My current research unites several aspects of teacher-student interaction in the context of studying fractions:

  • how children think about fractions and how this thinking develops,
  • how teachers can understand and probe students’ understanding of fractions, and
  • how to support both beginning and experienced teachers alike in developing expertise in responsive teaching.

These investigations lie squarely within a well-established field of study. But these issues have taken on new meaning as I now try to apply them to the study of pre-service teachers’ decision making when questioning bilingual students to understand their mathematical thinking. This work opens the door to the as yet unexplored territory of responsive mathematics teaching in multilingual settings.

My research builds on the growing body of work studying Cognitively Guided Instruction (CGI). CGI strives to couple understanding of children’s mathematical thinking with teaching moves that capitalize on their thinking. Responsive Teaching in Elementary Mathematics, a research collaboration in which I participated as a postdoctoral researcher, in fact extends research on CGI to the domain of fractions. Since my work focuses on the practice of teaching, it has a natural home in the classroom in the context of preparing future mathematics educators.

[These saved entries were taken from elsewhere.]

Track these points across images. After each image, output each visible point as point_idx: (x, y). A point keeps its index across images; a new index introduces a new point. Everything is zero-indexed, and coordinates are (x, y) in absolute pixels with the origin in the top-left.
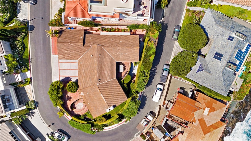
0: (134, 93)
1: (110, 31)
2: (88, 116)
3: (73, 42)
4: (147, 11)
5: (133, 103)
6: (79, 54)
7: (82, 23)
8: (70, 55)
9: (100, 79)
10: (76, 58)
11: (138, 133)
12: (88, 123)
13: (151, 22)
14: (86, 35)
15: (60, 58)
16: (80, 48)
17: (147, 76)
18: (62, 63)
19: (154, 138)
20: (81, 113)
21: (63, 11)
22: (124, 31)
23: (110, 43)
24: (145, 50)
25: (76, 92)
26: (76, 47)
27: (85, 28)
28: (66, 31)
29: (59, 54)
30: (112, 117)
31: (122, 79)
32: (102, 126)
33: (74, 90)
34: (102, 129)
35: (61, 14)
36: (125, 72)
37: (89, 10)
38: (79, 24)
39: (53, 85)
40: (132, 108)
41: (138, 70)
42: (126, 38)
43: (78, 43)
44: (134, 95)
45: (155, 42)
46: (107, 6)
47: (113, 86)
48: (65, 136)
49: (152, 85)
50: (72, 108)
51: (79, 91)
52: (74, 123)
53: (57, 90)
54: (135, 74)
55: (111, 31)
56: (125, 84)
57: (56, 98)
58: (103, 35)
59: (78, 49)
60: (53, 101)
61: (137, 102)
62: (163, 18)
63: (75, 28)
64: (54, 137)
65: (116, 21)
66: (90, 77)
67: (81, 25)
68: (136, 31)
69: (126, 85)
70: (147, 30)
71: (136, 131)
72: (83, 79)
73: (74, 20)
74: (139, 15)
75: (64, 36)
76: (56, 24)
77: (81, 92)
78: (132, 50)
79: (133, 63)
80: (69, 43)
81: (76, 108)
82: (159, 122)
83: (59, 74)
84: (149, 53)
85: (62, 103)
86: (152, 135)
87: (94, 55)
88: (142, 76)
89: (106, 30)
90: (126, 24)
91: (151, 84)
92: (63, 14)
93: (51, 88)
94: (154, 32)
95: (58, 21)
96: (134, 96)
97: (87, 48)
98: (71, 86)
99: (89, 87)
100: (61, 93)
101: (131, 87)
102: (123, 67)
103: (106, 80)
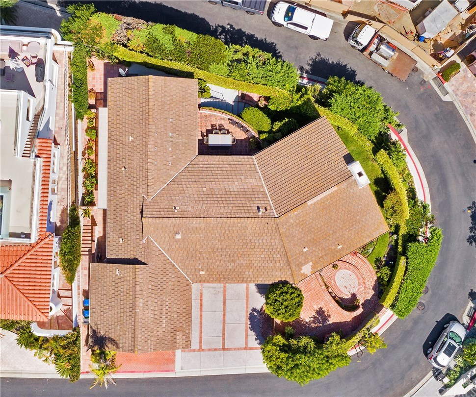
0: (301, 97)
1: (93, 177)
2: (379, 253)
3: (131, 297)
4: (25, 48)
5: (338, 101)
6: (173, 280)
7: (70, 268)
8: (175, 309)
9: (258, 208)
10: (185, 288)
11: (436, 88)
12: (404, 253)
13: (63, 40)
14: (108, 256)
15: (188, 345)
16: (153, 276)
17: (246, 54)
18: (203, 339)
19: (455, 34)
20: (371, 277)
21: (30, 332)
22: (93, 130)
23: (135, 176)
24: (157, 57)
25: (301, 291)
26: (150, 290)
27: (84, 260)
28: (96, 325)
29: (173, 346)
30: (383, 172)
31: (257, 136)
32: (413, 206)
33: (295, 295)
34: (424, 207)
35: (37, 339)
36: (231, 128)
37: (26, 241)
38: (71, 279)
39: (279, 368)
40: (352, 104)
41: (224, 84)
42: (118, 121)
43: (137, 283)
44: (309, 99)
45: (129, 24)
46: (10, 181)
47: (279, 167)
48: (448, 330)
49: (275, 42)
50: (355, 308)
51: (295, 278)
52: (405, 299)
53: (293, 354)
54: (238, 96)
55: (93, 174)
56: (272, 127)
57: (322, 356)
58: (109, 201)
59: (156, 281)
60: (332, 366)
61: (334, 88)
62: (49, 4)
63: (86, 294)
64: (449, 369)
65: (60, 156)
66: (249, 241)
67: (76, 275)
68: (91, 90)
69: (278, 125)
70: (89, 53)
71: (430, 96)
72: (255, 265)
73: (59, 296)
74: (40, 77)
75: (113, 330)
76: (71, 354)
77: (302, 272)
78: (160, 100)
79: (203, 100)
80: (135, 313)
81: (354, 295)
82: (400, 18)
83: (238, 349)
84: (169, 47)
85: (338, 338)
86: (443, 42)
87: (175, 229)
88: (246, 71)
89: (92, 193)
90: (70, 123)
91: (273, 43)
92: (38, 332)
93: (289, 374)
94: (98, 30)
95: (64, 348)
96: (313, 100)
97: (153, 252)
98: (282, 304)
99: (283, 246)
100: (304, 341)
101: (282, 108)
102: (215, 133)
103: (262, 190)
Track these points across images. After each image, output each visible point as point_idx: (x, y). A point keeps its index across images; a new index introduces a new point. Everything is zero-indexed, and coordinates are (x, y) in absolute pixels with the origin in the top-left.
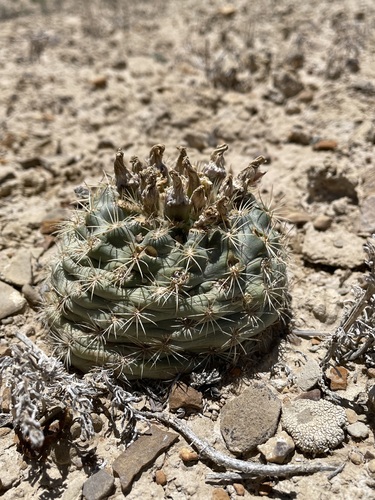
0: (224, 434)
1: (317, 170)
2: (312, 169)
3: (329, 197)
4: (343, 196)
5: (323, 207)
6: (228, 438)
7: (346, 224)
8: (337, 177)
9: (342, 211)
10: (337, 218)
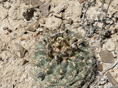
0: (109, 62)
1: (26, 12)
2: (24, 13)
3: (32, 15)
4: (33, 12)
5: (33, 18)
6: (110, 62)
7: (41, 17)
8: (30, 10)
9: (38, 15)
10: (39, 18)
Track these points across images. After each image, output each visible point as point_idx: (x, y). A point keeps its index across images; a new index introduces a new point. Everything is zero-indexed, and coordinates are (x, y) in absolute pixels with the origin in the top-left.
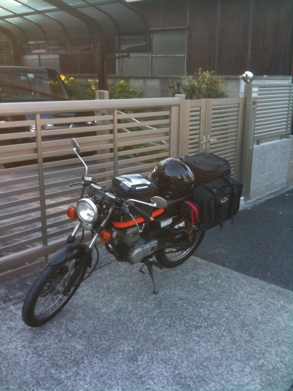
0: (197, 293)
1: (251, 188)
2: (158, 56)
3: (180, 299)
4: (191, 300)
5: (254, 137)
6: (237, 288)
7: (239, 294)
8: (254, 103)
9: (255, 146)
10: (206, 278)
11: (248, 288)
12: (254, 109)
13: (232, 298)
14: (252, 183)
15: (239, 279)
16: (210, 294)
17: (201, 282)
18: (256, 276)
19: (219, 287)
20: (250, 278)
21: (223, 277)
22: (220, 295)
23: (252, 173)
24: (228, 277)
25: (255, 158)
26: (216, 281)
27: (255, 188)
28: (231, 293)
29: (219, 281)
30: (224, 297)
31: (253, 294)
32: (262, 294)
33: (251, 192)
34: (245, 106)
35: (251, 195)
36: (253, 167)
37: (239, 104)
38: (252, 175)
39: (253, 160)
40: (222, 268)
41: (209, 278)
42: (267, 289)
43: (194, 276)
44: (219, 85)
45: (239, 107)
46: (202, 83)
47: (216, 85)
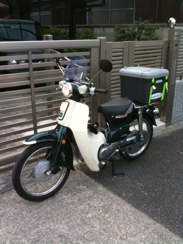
0: (79, 229)
1: (173, 116)
2: (115, 10)
3: (60, 236)
4: (68, 239)
5: (176, 74)
6: (122, 226)
7: (120, 233)
8: (176, 45)
9: (178, 81)
10: (97, 210)
11: (132, 226)
12: (176, 51)
13: (111, 238)
14: (173, 112)
15: (128, 214)
16: (91, 233)
17: (90, 215)
18: (146, 212)
19: (104, 224)
20: (139, 213)
21: (113, 210)
22: (100, 234)
23: (174, 103)
24: (119, 211)
25: (177, 91)
26: (105, 215)
27: (176, 115)
28: (112, 233)
29: (107, 215)
30: (103, 237)
31: (134, 236)
32: (143, 237)
33: (173, 119)
34: (169, 47)
35: (172, 121)
36: (175, 99)
37: (163, 46)
38: (174, 105)
39: (175, 93)
40: (118, 198)
41: (99, 211)
42: (150, 231)
43: (87, 206)
44: (155, 31)
45: (162, 49)
46: (142, 30)
47: (153, 30)
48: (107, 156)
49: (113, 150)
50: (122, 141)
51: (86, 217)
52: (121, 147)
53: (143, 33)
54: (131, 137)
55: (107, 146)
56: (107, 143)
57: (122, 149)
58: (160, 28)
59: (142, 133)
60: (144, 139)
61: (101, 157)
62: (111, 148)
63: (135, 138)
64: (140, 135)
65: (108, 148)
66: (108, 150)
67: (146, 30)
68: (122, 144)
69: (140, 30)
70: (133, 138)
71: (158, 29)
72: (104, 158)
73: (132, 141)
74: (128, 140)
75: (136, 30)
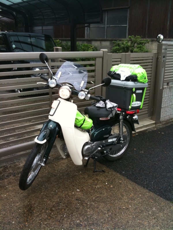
5: (164, 81)
8: (164, 57)
12: (164, 61)
37: (153, 57)
44: (146, 44)
45: (152, 59)
46: (135, 44)
47: (144, 44)
48: (90, 152)
49: (96, 148)
50: (104, 142)
52: (103, 146)
53: (135, 46)
54: (112, 138)
55: (90, 144)
56: (91, 141)
57: (104, 148)
58: (150, 43)
59: (122, 136)
60: (124, 142)
61: (84, 153)
62: (94, 147)
63: (115, 140)
64: (120, 137)
65: (91, 146)
66: (91, 148)
67: (138, 44)
68: (104, 143)
69: (133, 44)
70: (114, 139)
71: (148, 43)
72: (87, 155)
73: (113, 142)
74: (110, 141)
75: (129, 44)
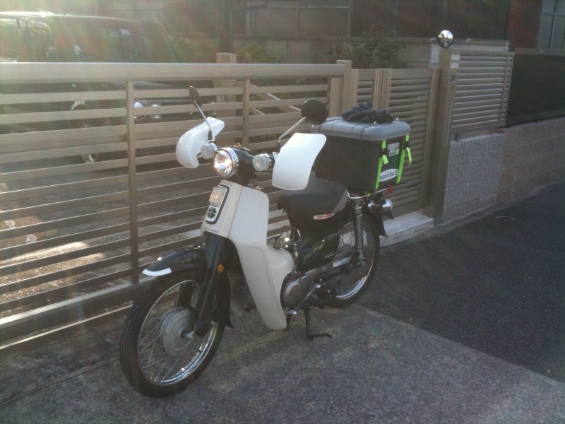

Not all aspects of learning confine themselves to the classroom. In particular, though, Spanish-speaking immigrant parents are occasionally mentioned in the literature, their portrayal is often superficial and rarely expressed through their own words. My research has also begun to fill this critical gap by making public the voices of immigrant parents as they narrate their experiences navigating channels of parent-teacher communication in public schools across different states. At the same time the discipline should take account of teachers’ own educational histories and how these have affected their own attitudes. Thus I also study the experiences of bilingual pre-service teachers in the mathematics classroom and how these experiences are shaping their teaching practices.

Which class are you most looking forward to teaching?
Elementary Mathematics Methods! In that course we explore what it means to learn and teach mathematics with understanding. We will focus on how children think about mathematics and learn to use what we know about children’s thinking to design and adapt instructional tasks. Also, my mathematics methods class stresses making mathematical content relevant to the linguistically and culturally diverse population of students in elementary school classrooms.

The School of Education is known for community engagement. How do you plan to be involved with the local community – students, families, schools, and organizations?
Thanks to the support of other faculty members in the School of Education I have already started the process of reaching out to teachers in the area. I will be working together with Dr. Barko-Alva to support her efforts in the dual language program in the community. Together we will be working to develop a robust elementary mathematics curriculum that is responsive to bilingual students’ mathematical ideas.